Start of Given records

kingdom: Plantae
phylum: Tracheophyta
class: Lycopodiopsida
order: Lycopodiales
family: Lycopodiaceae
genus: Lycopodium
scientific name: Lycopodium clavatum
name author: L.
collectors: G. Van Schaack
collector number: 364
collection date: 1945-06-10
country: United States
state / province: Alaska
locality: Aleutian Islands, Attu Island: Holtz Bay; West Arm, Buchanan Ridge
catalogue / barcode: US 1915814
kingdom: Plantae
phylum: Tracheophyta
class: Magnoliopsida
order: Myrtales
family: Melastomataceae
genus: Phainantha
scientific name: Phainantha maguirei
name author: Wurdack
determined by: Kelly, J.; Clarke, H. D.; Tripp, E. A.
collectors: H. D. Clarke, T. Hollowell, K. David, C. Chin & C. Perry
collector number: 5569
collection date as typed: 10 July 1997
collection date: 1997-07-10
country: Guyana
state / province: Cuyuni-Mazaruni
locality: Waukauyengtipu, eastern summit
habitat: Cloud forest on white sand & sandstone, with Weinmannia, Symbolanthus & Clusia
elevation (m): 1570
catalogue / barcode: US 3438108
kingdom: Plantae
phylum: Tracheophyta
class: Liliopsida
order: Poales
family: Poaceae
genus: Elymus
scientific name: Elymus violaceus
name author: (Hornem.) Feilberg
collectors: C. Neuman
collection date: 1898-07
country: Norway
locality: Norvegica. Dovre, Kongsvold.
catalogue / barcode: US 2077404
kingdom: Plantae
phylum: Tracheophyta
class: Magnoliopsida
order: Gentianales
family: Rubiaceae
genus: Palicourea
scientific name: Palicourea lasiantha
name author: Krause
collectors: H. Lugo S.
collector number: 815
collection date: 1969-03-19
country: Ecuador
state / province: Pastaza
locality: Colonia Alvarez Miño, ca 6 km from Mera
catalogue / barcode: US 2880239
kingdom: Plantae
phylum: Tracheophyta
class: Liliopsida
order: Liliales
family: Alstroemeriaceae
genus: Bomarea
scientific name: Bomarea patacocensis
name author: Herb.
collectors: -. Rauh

End of Given records

Exercise brief>
Rewrite everything from the line "order: Poales" down to the end of the items, swapping "collectors" for "collected by" and leaving all else unchanged.

The reply>
order: Poales
family: Poaceae
genus: Elymus
scientific name: Elymus violaceus
name author: (Hornem.) Feilberg
collected by: C. Neuman
collection date: 1898-07
country: Norway
locality: Norvegica. Dovre, Kongsvold.
catalogue / barcode: US 2077404
kingdom: Plantae
phylum: Tracheophyta
class: Magnoliopsida
order: Gentianales
family: Rubiaceae
genus: Palicourea
scientific name: Palicourea lasiantha
name author: Krause
collected by: H. Lugo S.
collector number: 815
collection date: 1969-03-19
country: Ecuador
state / province: Pastaza
locality: Colonia Alvarez Miño, ca 6 km from Mera
catalogue / barcode: US 2880239
kingdom: Plantae
phylum: Tracheophyta
class: Liliopsida
order: Liliales
family: Alstroemeriaceae
genus: Bomarea
scientific name: Bomarea patacocensis
name author: Herb.
collected by: -. Rauh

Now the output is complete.